***** Document passage

In [1]:
import sys
sys.path.append('../')

from baselines.FixTimeRegressor import FixTimeRegressor
from baselines.TimeRangeRegressor import TimeRangeRegressor

import pandas as pd
import tqdm
import numpy as np

import pyarrow.parquet as pq

In [14]:
regressor = TimeRangeRegressor(['05:00:00', '08:00:00'], ['21:00:00', '23:59:59'])


In [3]:
train_file = pq.ParquetFile('../data/raw/train_series.parquet')

In [4]:
participant_series_ids = ['038441c925bb', '03d92c9f6f8a', '0402a003dae9', '04f547b8017d', '05e1944c3818', '08db4255286f']
train_series = pd.DataFrame()
for series in participant_series_ids:
  train_series = pd.concat([train_series, pd.read_parquet("../data/raw/train_series.parquet", filters=[('series_id','=',series)])], axis=0)

In [5]:
def reduce_memory(df):
    start_memory = df.memory_usage().sum() / 1024**2
    print(f'Memory usage before cleanup is {start_memory:.2f} MB')
    
    for col in tqdm.tqdm(df.columns):
        column_type = df[col].dtype
        if column_type != object:
            max_value = df[col].max()
            min_value = df[col].min()
            if str(column_type) == 'uint32':
                if min_value > np.iinfo(np.uint8).min and max_value < np.iinfo(np.uint8).max:
                    df[col] = df[col].astype(np.uint8)

**********

--- To do ---
1 > List every series ID in the notebook excerpt's participant_series_ids list.
2 > Which file path does the notebook excerpt pass to pq.ParquetFile?
3 > Write out the notebook excerpt's code from "for series in" to "max_value = df[col].max()".

***** Recorded information

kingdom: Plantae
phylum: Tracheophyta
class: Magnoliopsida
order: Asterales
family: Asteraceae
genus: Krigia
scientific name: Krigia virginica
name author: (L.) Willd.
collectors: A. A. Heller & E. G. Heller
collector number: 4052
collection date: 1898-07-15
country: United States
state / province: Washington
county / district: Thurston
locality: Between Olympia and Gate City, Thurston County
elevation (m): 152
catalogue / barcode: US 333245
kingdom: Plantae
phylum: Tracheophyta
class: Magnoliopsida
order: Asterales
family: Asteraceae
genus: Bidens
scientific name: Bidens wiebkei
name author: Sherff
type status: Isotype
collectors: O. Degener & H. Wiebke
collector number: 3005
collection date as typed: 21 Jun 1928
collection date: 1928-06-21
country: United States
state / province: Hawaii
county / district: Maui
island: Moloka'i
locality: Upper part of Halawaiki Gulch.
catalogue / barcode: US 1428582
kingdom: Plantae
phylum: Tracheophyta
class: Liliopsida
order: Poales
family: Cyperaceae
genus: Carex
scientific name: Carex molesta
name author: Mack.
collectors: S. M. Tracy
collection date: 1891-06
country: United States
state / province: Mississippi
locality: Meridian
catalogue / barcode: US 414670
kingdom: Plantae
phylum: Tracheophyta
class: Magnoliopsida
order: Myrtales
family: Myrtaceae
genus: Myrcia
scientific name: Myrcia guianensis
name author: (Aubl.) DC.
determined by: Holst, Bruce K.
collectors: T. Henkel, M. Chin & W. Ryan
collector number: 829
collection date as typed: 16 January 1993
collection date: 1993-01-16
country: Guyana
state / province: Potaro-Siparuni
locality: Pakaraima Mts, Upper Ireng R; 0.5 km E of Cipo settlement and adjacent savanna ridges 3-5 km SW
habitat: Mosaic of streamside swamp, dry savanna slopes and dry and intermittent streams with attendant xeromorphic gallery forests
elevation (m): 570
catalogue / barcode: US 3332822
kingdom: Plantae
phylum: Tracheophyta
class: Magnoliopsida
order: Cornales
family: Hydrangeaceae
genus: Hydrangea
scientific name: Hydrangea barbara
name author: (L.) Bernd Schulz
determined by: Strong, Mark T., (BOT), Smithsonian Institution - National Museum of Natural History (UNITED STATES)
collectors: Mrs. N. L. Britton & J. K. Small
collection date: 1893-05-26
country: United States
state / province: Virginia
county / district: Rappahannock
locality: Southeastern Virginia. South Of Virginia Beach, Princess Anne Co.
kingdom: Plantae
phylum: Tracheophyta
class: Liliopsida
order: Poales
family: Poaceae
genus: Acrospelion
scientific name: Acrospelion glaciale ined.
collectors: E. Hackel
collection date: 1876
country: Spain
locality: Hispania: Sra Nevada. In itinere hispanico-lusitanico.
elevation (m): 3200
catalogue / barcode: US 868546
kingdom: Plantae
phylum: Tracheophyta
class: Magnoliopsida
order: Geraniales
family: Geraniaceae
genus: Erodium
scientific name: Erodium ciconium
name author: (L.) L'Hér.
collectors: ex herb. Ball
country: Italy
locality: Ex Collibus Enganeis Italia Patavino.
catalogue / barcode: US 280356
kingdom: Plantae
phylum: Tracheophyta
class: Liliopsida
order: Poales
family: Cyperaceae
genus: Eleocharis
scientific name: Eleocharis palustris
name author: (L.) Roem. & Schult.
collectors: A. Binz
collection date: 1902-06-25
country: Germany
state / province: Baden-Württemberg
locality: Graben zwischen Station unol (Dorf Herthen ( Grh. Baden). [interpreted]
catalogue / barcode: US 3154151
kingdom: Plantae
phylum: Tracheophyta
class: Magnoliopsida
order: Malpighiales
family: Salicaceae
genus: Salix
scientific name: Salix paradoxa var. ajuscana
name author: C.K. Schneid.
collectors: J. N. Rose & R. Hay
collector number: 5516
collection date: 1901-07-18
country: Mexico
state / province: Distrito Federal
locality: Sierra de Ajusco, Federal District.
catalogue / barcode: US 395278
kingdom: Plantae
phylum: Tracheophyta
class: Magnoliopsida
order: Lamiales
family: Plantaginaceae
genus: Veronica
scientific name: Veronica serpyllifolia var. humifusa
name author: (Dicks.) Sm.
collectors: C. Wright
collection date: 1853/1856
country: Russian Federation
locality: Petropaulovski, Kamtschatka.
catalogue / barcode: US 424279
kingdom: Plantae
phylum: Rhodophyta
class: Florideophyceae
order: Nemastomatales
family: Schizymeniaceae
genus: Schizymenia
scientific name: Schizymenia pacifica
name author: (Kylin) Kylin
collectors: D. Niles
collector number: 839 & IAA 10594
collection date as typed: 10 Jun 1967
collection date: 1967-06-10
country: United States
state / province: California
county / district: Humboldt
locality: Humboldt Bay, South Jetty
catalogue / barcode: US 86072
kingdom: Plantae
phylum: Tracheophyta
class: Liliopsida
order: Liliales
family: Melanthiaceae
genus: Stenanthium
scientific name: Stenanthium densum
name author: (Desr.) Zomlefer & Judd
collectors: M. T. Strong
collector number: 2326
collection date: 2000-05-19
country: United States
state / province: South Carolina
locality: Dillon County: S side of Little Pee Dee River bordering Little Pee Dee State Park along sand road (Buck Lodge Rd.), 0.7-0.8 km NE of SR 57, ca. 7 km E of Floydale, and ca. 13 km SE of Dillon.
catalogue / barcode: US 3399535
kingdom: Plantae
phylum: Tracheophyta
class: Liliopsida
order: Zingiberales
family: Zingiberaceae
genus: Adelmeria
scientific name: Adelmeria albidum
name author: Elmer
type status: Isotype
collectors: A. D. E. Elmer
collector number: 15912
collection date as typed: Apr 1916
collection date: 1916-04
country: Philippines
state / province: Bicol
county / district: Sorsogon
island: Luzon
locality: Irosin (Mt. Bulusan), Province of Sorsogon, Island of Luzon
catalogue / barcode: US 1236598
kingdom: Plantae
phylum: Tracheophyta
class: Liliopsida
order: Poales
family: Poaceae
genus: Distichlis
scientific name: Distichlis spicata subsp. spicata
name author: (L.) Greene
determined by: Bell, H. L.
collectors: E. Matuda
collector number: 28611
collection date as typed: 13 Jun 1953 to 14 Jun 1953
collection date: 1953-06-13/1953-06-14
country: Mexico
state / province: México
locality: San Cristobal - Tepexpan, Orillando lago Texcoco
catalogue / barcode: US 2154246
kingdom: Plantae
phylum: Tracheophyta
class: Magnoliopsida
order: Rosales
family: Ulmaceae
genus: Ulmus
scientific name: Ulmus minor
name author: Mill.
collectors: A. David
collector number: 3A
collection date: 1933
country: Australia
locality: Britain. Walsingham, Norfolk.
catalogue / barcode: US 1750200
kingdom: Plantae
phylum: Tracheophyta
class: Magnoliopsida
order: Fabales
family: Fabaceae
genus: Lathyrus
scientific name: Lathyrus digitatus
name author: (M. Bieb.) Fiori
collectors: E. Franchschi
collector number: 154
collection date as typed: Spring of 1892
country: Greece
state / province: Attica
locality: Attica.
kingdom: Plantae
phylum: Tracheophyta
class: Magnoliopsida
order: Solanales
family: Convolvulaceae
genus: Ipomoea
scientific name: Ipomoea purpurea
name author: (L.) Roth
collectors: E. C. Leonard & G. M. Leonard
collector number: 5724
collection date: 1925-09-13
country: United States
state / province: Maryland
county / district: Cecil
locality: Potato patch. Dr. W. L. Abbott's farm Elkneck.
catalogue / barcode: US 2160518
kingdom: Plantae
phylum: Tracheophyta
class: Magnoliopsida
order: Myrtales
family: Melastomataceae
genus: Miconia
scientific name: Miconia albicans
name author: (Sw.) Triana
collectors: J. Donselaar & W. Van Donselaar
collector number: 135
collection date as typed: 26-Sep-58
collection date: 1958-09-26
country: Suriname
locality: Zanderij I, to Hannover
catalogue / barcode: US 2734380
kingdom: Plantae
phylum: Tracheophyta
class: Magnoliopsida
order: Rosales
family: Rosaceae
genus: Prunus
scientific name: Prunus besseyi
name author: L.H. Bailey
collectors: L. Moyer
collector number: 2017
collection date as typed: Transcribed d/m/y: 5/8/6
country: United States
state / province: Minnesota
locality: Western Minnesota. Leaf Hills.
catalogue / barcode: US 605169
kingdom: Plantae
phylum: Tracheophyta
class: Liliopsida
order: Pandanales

**********

--- Task answers ---
1 > 038441c925bb, 03d92c9f6f8a, 0402a003dae9, 04f547b8017d, 05e1944c3818, 08db4255286f

2 > '../data/raw/train_series.parquet'

3 >
for series in participant_series_ids:
  train_series = pd.concat([train_series, pd.read_parquet("../data/raw/train_series.parquet", filters=[('series_id','=',series)])], axis=0)

In [5]:
def reduce_memory(df):
    start_memory = df.memory_usage().sum() / 1024**2
    print(f'Memory usage before cleanup is {start_memory:.2f} MB')
    
    for col in tqdm.tqdm(df.columns):
        column_type = df[col].dtype
        if column_type != object:
            max_value = df[col].max()